GSA Annual Meeting in Indianapolis, Indiana, USA - 2018

Paper No. 180-5
Presentation Time: 9:00 AM-6:30 PM

VERIFYING SUBMARINE GROUNDWATER FLOW DETECTION USING MATTSI (MODEL FOR ADVANCED THERMAL TIME-SERIES INVERSION)


GEORGE, Camaron M., School of Earth, Ocean, and Environment, University of South Carolina, Columbia, SC 29205 and WILSON, Alicia, School of the Earth, Ocean & Environment, Univ of South Carolina, 701 Sumter St, Columbia, SC 29208

Heat has been shown to be a reliable and relatively inexpensive tracer to determine groundwater flow velocity, but it can be complex and expensive in environments like the seafloor. Wilson et al. (2016) developed MATTSI, a thermal and inverse model that requires input of observed thermal profiles, to estimate the depth and extent of hydrodynamic exchange along with regional groundwater flow patterns.

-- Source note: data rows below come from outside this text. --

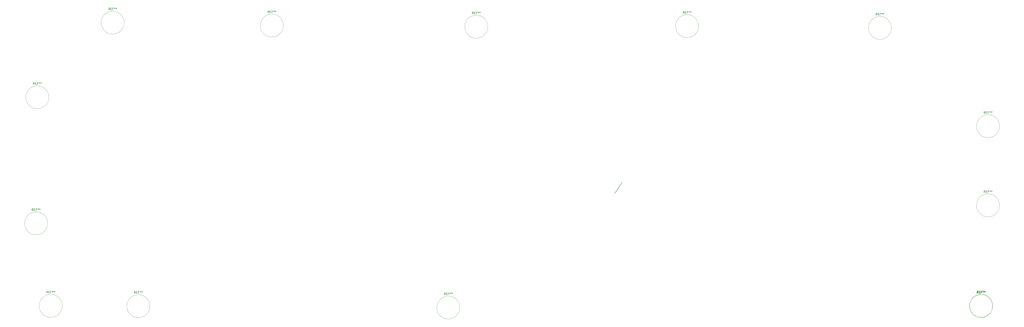
<source format=gbr>
G04 #@! TF.GenerationSoftware,KiCad,Pcbnew,(5.1.4-0-10_14)*
G04 #@! TF.CreationDate,2019-10-21T17:01:18+11:00*
G04 #@! TF.ProjectId,A1200KB,41313230-304b-4422-9e6b-696361645f70,rev?*
G04 #@! TF.SameCoordinates,Original*
G04 #@! TF.FileFunction,Legend,Top*
G04 #@! TF.FilePolarity,Positive*
%FSLAX46Y46*%
G04 Gerber Fmt 4.6, Leading zero omitted, Abs format (unit mm)*
G04 Created by KiCad (PCBNEW (5.1.4-0-10_14)) date 2019-10-21 17:01:18*
%MOMM*%
%LPD*%
G04 APERTURE LIST*
%ADD10C,0.150000*%
%ADD11C,0.120000*%
G04 APERTURE END LIST*
D10*
X296164000Y-92964000D02*
X292608000Y-98298000D01*
D11*
X218800000Y-152680000D02*
G75*
G03X218800000Y-152680000I-5500000J0D01*
G01*
X134710000Y-18180000D02*
G75*
G03X134710000Y-18180000I-5500000J0D01*
G01*
X58860000Y-16790000D02*
G75*
G03X58860000Y-16790000I-5500000J0D01*
G01*
X424540000Y-19290000D02*
G75*
G03X424540000Y-19290000I-5500000J0D01*
G01*
X332630000Y-18450000D02*
G75*
G03X332630000Y-18450000I-5500000J0D01*
G01*
X232150000Y-18730000D02*
G75*
G03X232150000Y-18730000I-5500000J0D01*
G01*
X476030000Y-103940000D02*
G75*
G03X476030000Y-103940000I-5500000J0D01*
G01*
X476030000Y-66210000D02*
G75*
G03X476030000Y-66210000I-5500000J0D01*
G01*
X472780000Y-151770000D02*
G75*
G03X472780000Y-151770000I-5500000J0D01*
G01*
X472640000Y-152040000D02*
G75*
G03X472640000Y-152040000I-5500000J0D01*
G01*
X71100000Y-152010000D02*
G75*
G03X71100000Y-152010000I-5500000J0D01*
G01*
X29330000Y-151860000D02*
G75*
G03X29330000Y-151860000I-5500000J0D01*
G01*
X22340000Y-112510000D02*
G75*
G03X22340000Y-112510000I-5500000J0D01*
G01*
X22920000Y-52390000D02*
G75*
G03X22920000Y-52390000I-5500000J0D01*
G01*
D10*
X211966666Y-146632380D02*
X211633333Y-146156190D01*
X211395238Y-146632380D02*
X211395238Y-145632380D01*
X211776190Y-145632380D01*
X211871428Y-145680000D01*
X211919047Y-145727619D01*
X211966666Y-145822857D01*
X211966666Y-145965714D01*
X211919047Y-146060952D01*
X211871428Y-146108571D01*
X211776190Y-146156190D01*
X211395238Y-146156190D01*
X212395238Y-146108571D02*
X212728571Y-146108571D01*
X212871428Y-146632380D02*
X212395238Y-146632380D01*
X212395238Y-145632380D01*
X212871428Y-145632380D01*
X213633333Y-146108571D02*
X213300000Y-146108571D01*
X213300000Y-146632380D02*
X213300000Y-145632380D01*
X213776190Y-145632380D01*
X214300000Y-145632380D02*
X214300000Y-145870476D01*
X214061904Y-145775238D02*
X214300000Y-145870476D01*
X214538095Y-145775238D01*
X214157142Y-146060952D02*
X214300000Y-145870476D01*
X214442857Y-146060952D01*
X215061904Y-145632380D02*
X215061904Y-145870476D01*
X214823809Y-145775238D02*
X215061904Y-145870476D01*
X215300000Y-145775238D01*
X214919047Y-146060952D02*
X215061904Y-145870476D01*
X215204761Y-146060952D01*
X127876666Y-12132380D02*
X127543333Y-11656190D01*
X127305238Y-12132380D02*
X127305238Y-11132380D01*
X127686190Y-11132380D01*
X127781428Y-11180000D01*
X127829047Y-11227619D01*
X127876666Y-11322857D01*
X127876666Y-11465714D01*
X127829047Y-11560952D01*
X127781428Y-11608571D01*
X127686190Y-11656190D01*
X127305238Y-11656190D01*
X128305238Y-11608571D02*
X128638571Y-11608571D01*
X128781428Y-12132380D02*
X128305238Y-12132380D01*
X128305238Y-11132380D01*
X128781428Y-11132380D01*
X129543333Y-11608571D02*
X129210000Y-11608571D01*
X129210000Y-12132380D02*
X129210000Y-11132380D01*
X129686190Y-11132380D01*
X130210000Y-11132380D02*
X130210000Y-11370476D01*
X129971904Y-11275238D02*
X130210000Y-11370476D01*
X130448095Y-11275238D01*
X130067142Y-11560952D02*
X130210000Y-11370476D01*
X130352857Y-11560952D01*
X130971904Y-11132380D02*
X130971904Y-11370476D01*
X130733809Y-11275238D02*
X130971904Y-11370476D01*
X131210000Y-11275238D01*
X130829047Y-11560952D02*
X130971904Y-11370476D01*
X131114761Y-11560952D01*
X52026666Y-10742380D02*
X51693333Y-10266190D01*
X51455238Y-10742380D02*
X51455238Y-9742380D01*
X51836190Y-9742380D01*
X51931428Y-9790000D01*
X51979047Y-9837619D01*
X52026666Y-9932857D01*
X52026666Y-10075714D01*
X51979047Y-10170952D01*
X51931428Y-10218571D01*
X51836190Y-10266190D01*
X51455238Y-10266190D01*
X52455238Y-10218571D02*
X52788571Y-10218571D01*
X52931428Y-10742380D02*
X52455238Y-10742380D01*
X52455238Y-9742380D01*
X52931428Y-9742380D01*
X53693333Y-10218571D02*
X53360000Y-10218571D01*
X53360000Y-10742380D02*
X53360000Y-9742380D01*
X53836190Y-9742380D01*
X54360000Y-9742380D02*
X54360000Y-9980476D01*
X54121904Y-9885238D02*
X54360000Y-9980476D01*
X54598095Y-9885238D01*
X54217142Y-10170952D02*
X54360000Y-9980476D01*
X54502857Y-10170952D01*
X55121904Y-9742380D02*
X55121904Y-9980476D01*
X54883809Y-9885238D02*
X55121904Y-9980476D01*
X55360000Y-9885238D01*
X54979047Y-10170952D02*
X55121904Y-9980476D01*
X55264761Y-10170952D01*
X417706666Y-13242380D02*
X417373333Y-12766190D01*
X417135238Y-13242380D02*
X417135238Y-12242380D01*
X417516190Y-12242380D01*
X417611428Y-12290000D01*
X417659047Y-12337619D01*
X417706666Y-12432857D01*
X417706666Y-12575714D01*
X417659047Y-12670952D01*
X417611428Y-12718571D01*
X417516190Y-12766190D01*
X417135238Y-12766190D01*
X418135238Y-12718571D02*
X418468571Y-12718571D01*
X418611428Y-13242380D02*
X418135238Y-13242380D01*
X418135238Y-12242380D01*
X418611428Y-12242380D01*
X419373333Y-12718571D02*
X419040000Y-12718571D01*
X419040000Y-13242380D02*
X419040000Y-12242380D01*
X419516190Y-12242380D01*
X420040000Y-12242380D02*
X420040000Y-12480476D01*
X419801904Y-12385238D02*
X420040000Y-12480476D01*
X420278095Y-12385238D01*
X419897142Y-12670952D02*
X420040000Y-12480476D01*
X420182857Y-12670952D01*
X420801904Y-12242380D02*
X420801904Y-12480476D01*
X420563809Y-12385238D02*
X420801904Y-12480476D01*
X421040000Y-12385238D01*
X420659047Y-12670952D02*
X420801904Y-12480476D01*
X420944761Y-12670952D01*
X325796666Y-12402380D02*
X325463333Y-11926190D01*
X325225238Y-12402380D02*
X325225238Y-11402380D01*
X325606190Y-11402380D01*
X325701428Y-11450000D01*
X325749047Y-11497619D01*
X325796666Y-11592857D01*
X325796666Y-11735714D01*
X325749047Y-11830952D01*
X325701428Y-11878571D01*
X325606190Y-11926190D01*
X325225238Y-11926190D01*
X326225238Y-11878571D02*
X326558571Y-11878571D01*
X326701428Y-12402380D02*
X326225238Y-12402380D01*
X326225238Y-11402380D01*
X326701428Y-11402380D01*
X327463333Y-11878571D02*
X327130000Y-11878571D01*
X327130000Y-12402380D02*
X327130000Y-11402380D01*
X327606190Y-11402380D01*
X328130000Y-11402380D02*
X328130000Y-11640476D01*
X327891904Y-11545238D02*
X328130000Y-11640476D01*
X328368095Y-11545238D01*
X327987142Y-11830952D02*
X328130000Y-11640476D01*
X328272857Y-11830952D01*
X328891904Y-11402380D02*
X328891904Y-11640476D01*
X328653809Y-11545238D02*
X328891904Y-11640476D01*
X329130000Y-11545238D01*
X328749047Y-11830952D02*
X328891904Y-11640476D01*
X329034761Y-11830952D01*
X225316666Y-12682380D02*
X224983333Y-12206190D01*
X224745238Y-12682380D02*
X224745238Y-11682380D01*
X225126190Y-11682380D01*
X225221428Y-11730000D01*
X225269047Y-11777619D01*
X225316666Y-11872857D01*
X225316666Y-12015714D01*
X225269047Y-12110952D01*
X225221428Y-12158571D01*
X225126190Y-12206190D01*
X224745238Y-12206190D01*
X225745238Y-12158571D02*
X226078571Y-12158571D01*
X226221428Y-12682380D02*
X225745238Y-12682380D01*
X225745238Y-11682380D01*
X226221428Y-11682380D01*
X226983333Y-12158571D02*
X226650000Y-12158571D01*
X226650000Y-12682380D02*
X226650000Y-11682380D01*
X227126190Y-11682380D01*
X227650000Y-11682380D02*
X227650000Y-11920476D01*
X227411904Y-11825238D02*
X227650000Y-11920476D01*
X227888095Y-11825238D01*
X227507142Y-12110952D02*
X227650000Y-11920476D01*
X227792857Y-12110952D01*
X228411904Y-11682380D02*
X228411904Y-11920476D01*
X228173809Y-11825238D02*
X228411904Y-11920476D01*
X228650000Y-11825238D01*
X228269047Y-12110952D02*
X228411904Y-11920476D01*
X228554761Y-12110952D01*
X469196666Y-97892380D02*
X468863333Y-97416190D01*
X468625238Y-97892380D02*
X468625238Y-96892380D01*
X469006190Y-96892380D01*
X469101428Y-96940000D01*
X469149047Y-96987619D01*
X469196666Y-97082857D01*
X469196666Y-97225714D01*
X469149047Y-97320952D01*
X469101428Y-97368571D01*
X469006190Y-97416190D01*
X468625238Y-97416190D01*
X469625238Y-97368571D02*
X469958571Y-97368571D01*
X470101428Y-97892380D02*
X469625238Y-97892380D01*
X469625238Y-96892380D01*
X470101428Y-96892380D01*
X470863333Y-97368571D02*
X470530000Y-97368571D01*
X470530000Y-97892380D02*
X470530000Y-96892380D01*
X471006190Y-96892380D01*
X471530000Y-96892380D02*
X471530000Y-97130476D01*
X471291904Y-97035238D02*
X471530000Y-97130476D01*
X471768095Y-97035238D01*
X471387142Y-97320952D02*
X471530000Y-97130476D01*
X471672857Y-97320952D01*
X472291904Y-96892380D02*
X472291904Y-97130476D01*
X472053809Y-97035238D02*
X472291904Y-97130476D01*
X472530000Y-97035238D01*
X472149047Y-97320952D02*
X472291904Y-97130476D01*
X472434761Y-97320952D01*
X469196666Y-60162380D02*
X468863333Y-59686190D01*
X468625238Y-60162380D02*
X468625238Y-59162380D01*
X469006190Y-59162380D01*
X469101428Y-59210000D01*
X469149047Y-59257619D01*
X469196666Y-59352857D01*
X469196666Y-59495714D01*
X469149047Y-59590952D01*
X469101428Y-59638571D01*
X469006190Y-59686190D01*
X468625238Y-59686190D01*
X469625238Y-59638571D02*
X469958571Y-59638571D01*
X470101428Y-60162380D02*
X469625238Y-60162380D01*
X469625238Y-59162380D01*
X470101428Y-59162380D01*
X470863333Y-59638571D02*
X470530000Y-59638571D01*
X470530000Y-60162380D02*
X470530000Y-59162380D01*
X471006190Y-59162380D01*
X471530000Y-59162380D02*
X471530000Y-59400476D01*
X471291904Y-59305238D02*
X471530000Y-59400476D01*
X471768095Y-59305238D01*
X471387142Y-59590952D02*
X471530000Y-59400476D01*
X471672857Y-59590952D01*
X472291904Y-59162380D02*
X472291904Y-59400476D01*
X472053809Y-59305238D02*
X472291904Y-59400476D01*
X472530000Y-59305238D01*
X472149047Y-59590952D02*
X472291904Y-59400476D01*
X472434761Y-59590952D01*
X465946666Y-145722380D02*
X465613333Y-145246190D01*
X465375238Y-145722380D02*
X465375238Y-144722380D01*
X465756190Y-144722380D01*
X465851428Y-144770000D01*
X465899047Y-144817619D01*
X465946666Y-144912857D01*
X465946666Y-145055714D01*
X465899047Y-145150952D01*
X465851428Y-145198571D01*
X465756190Y-145246190D01*
X465375238Y-145246190D01*
X466375238Y-145198571D02*
X466708571Y-145198571D01*
X466851428Y-145722380D02*
X466375238Y-145722380D01*
X466375238Y-144722380D01*
X466851428Y-144722380D01*
X467613333Y-145198571D02*
X467280000Y-145198571D01*
X467280000Y-145722380D02*
X467280000Y-144722380D01*
X467756190Y-144722380D01*
X468280000Y-144722380D02*
X468280000Y-144960476D01*
X468041904Y-144865238D02*
X468280000Y-144960476D01*
X468518095Y-144865238D01*
X468137142Y-145150952D02*
X468280000Y-144960476D01*
X468422857Y-145150952D01*
X469041904Y-144722380D02*
X469041904Y-144960476D01*
X468803809Y-144865238D02*
X469041904Y-144960476D01*
X469280000Y-144865238D01*
X468899047Y-145150952D02*
X469041904Y-144960476D01*
X469184761Y-145150952D01*
X465806666Y-145992380D02*
X465473333Y-145516190D01*
X465235238Y-145992380D02*
X465235238Y-144992380D01*
X465616190Y-144992380D01*
X465711428Y-145040000D01*
X465759047Y-145087619D01*
X465806666Y-145182857D01*
X465806666Y-145325714D01*
X465759047Y-145420952D01*
X465711428Y-145468571D01*
X465616190Y-145516190D01*
X465235238Y-145516190D01*
X466235238Y-145468571D02*
X466568571Y-145468571D01*
X466711428Y-145992380D02*
X466235238Y-145992380D01*
X466235238Y-144992380D01*
X466711428Y-144992380D01*
X467473333Y-145468571D02*
X467140000Y-145468571D01*
X467140000Y-145992380D02*
X467140000Y-144992380D01*
X467616190Y-144992380D01*
X468140000Y-144992380D02*
X468140000Y-145230476D01*
X467901904Y-145135238D02*
X468140000Y-145230476D01*
X468378095Y-145135238D01*
X467997142Y-145420952D02*
X468140000Y-145230476D01*
X468282857Y-145420952D01*
X468901904Y-144992380D02*
X468901904Y-145230476D01*
X468663809Y-145135238D02*
X468901904Y-145230476D01*
X469140000Y-145135238D01*
X468759047Y-145420952D02*
X468901904Y-145230476D01*
X469044761Y-145420952D01*
X64266666Y-145962380D02*
X63933333Y-145486190D01*
X63695238Y-145962380D02*
X63695238Y-144962380D01*
X64076190Y-144962380D01*
X64171428Y-145010000D01*
X64219047Y-145057619D01*
X64266666Y-145152857D01*
X64266666Y-145295714D01*
X64219047Y-145390952D01*
X64171428Y-145438571D01*
X64076190Y-145486190D01*
X63695238Y-145486190D01*
X64695238Y-145438571D02*
X65028571Y-145438571D01*
X65171428Y-145962380D02*
X64695238Y-145962380D01*
X64695238Y-144962380D01*
X65171428Y-144962380D01*
X65933333Y-145438571D02*
X65600000Y-145438571D01*
X65600000Y-145962380D02*
X65600000Y-144962380D01*
X66076190Y-144962380D01*
X66600000Y-144962380D02*
X66600000Y-145200476D01*
X66361904Y-145105238D02*
X66600000Y-145200476D01*
X66838095Y-145105238D01*
X66457142Y-145390952D02*
X66600000Y-145200476D01*
X66742857Y-145390952D01*
X67361904Y-144962380D02*
X67361904Y-145200476D01*
X67123809Y-145105238D02*
X67361904Y-145200476D01*
X67600000Y-145105238D01*
X67219047Y-145390952D02*
X67361904Y-145200476D01*
X67504761Y-145390952D01*
X22496666Y-145812380D02*
X22163333Y-145336190D01*
X21925238Y-145812380D02*
X21925238Y-144812380D01*
X22306190Y-144812380D01*
X22401428Y-144860000D01*
X22449047Y-144907619D01*
X22496666Y-145002857D01*
X22496666Y-145145714D01*
X22449047Y-145240952D01*
X22401428Y-145288571D01*
X22306190Y-145336190D01*
X21925238Y-145336190D01*
X22925238Y-145288571D02*
X23258571Y-145288571D01*
X23401428Y-145812380D02*
X22925238Y-145812380D01*
X22925238Y-144812380D01*
X23401428Y-144812380D01*
X24163333Y-145288571D02*
X23830000Y-145288571D01*
X23830000Y-145812380D02*
X23830000Y-144812380D01*
X24306190Y-144812380D01*
X24830000Y-144812380D02*
X24830000Y-145050476D01*
X24591904Y-144955238D02*
X24830000Y-145050476D01*
X25068095Y-144955238D01*
X24687142Y-145240952D02*
X24830000Y-145050476D01*
X24972857Y-145240952D01*
X25591904Y-144812380D02*
X25591904Y-145050476D01*
X25353809Y-144955238D02*
X25591904Y-145050476D01*
X25830000Y-144955238D01*
X25449047Y-145240952D02*
X25591904Y-145050476D01*
X25734761Y-145240952D01*
X15506666Y-106462380D02*
X15173333Y-105986190D01*
X14935238Y-106462380D02*
X14935238Y-105462380D01*
X15316190Y-105462380D01*
X15411428Y-105510000D01*
X15459047Y-105557619D01*
X15506666Y-105652857D01*
X15506666Y-105795714D01*
X15459047Y-105890952D01*
X15411428Y-105938571D01*
X15316190Y-105986190D01*
X14935238Y-105986190D01*
X15935238Y-105938571D02*
X16268571Y-105938571D01*
X16411428Y-106462380D02*
X15935238Y-106462380D01*
X15935238Y-105462380D01*
X16411428Y-105462380D01*
X17173333Y-105938571D02*
X16840000Y-105938571D01*
X16840000Y-106462380D02*
X16840000Y-105462380D01*
X17316190Y-105462380D01*
X17840000Y-105462380D02*
X17840000Y-105700476D01*
X17601904Y-105605238D02*
X17840000Y-105700476D01*
X18078095Y-105605238D01*
X17697142Y-105890952D02*
X17840000Y-105700476D01*
X17982857Y-105890952D01*
X18601904Y-105462380D02*
X18601904Y-105700476D01*
X18363809Y-105605238D02*
X18601904Y-105700476D01*
X18840000Y-105605238D01*
X18459047Y-105890952D02*
X18601904Y-105700476D01*
X18744761Y-105890952D01*
X16086666Y-46342380D02*
X15753333Y-45866190D01*
X15515238Y-46342380D02*
X15515238Y-45342380D01*
X15896190Y-45342380D01*
X15991428Y-45390000D01*
X16039047Y-45437619D01*
X16086666Y-45532857D01*
X16086666Y-45675714D01*
X16039047Y-45770952D01*
X15991428Y-45818571D01*
X15896190Y-45866190D01*
X15515238Y-45866190D01*
X16515238Y-45818571D02*
X16848571Y-45818571D01*
X16991428Y-46342380D02*
X16515238Y-46342380D01*
X16515238Y-45342380D01*
X16991428Y-45342380D01*
X17753333Y-45818571D02*
X17420000Y-45818571D01*
X17420000Y-46342380D02*
X17420000Y-45342380D01*
X17896190Y-45342380D01*
X18420000Y-45342380D02*
X18420000Y-45580476D01*
X18181904Y-45485238D02*
X18420000Y-45580476D01*
X18658095Y-45485238D01*
X18277142Y-45770952D02*
X18420000Y-45580476D01*
X18562857Y-45770952D01*
X19181904Y-45342380D02*
X19181904Y-45580476D01*
X18943809Y-45485238D02*
X19181904Y-45580476D01*
X19420000Y-45485238D01*
X19039047Y-45770952D02*
X19181904Y-45580476D01*
X19324761Y-45770952D01*
M02*

</source>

Sensitivity studies were limited because of the shallow depth of the thermal profiles. Now, we have tested the model on a far more extensive set of thermal observations based on a well field reaching depths of 1 - 3 m installed 5 - 15 km off the coast of Charleston, SC. Results from MATTSI were not particularly sensitive to errors in the depths of the thermal sensors, provided that the distances between the sensors were well known but were affected by some parameters. The tidal signal, for example, is much stronger in the nearshore (~5 km) thermal profiles and produces a noisy RMSE that is mitigated by smoothing the observations with a larger averaging window. Finally, new modifications to MATTSI provide initial guesses for groundwater velocities that vary with time.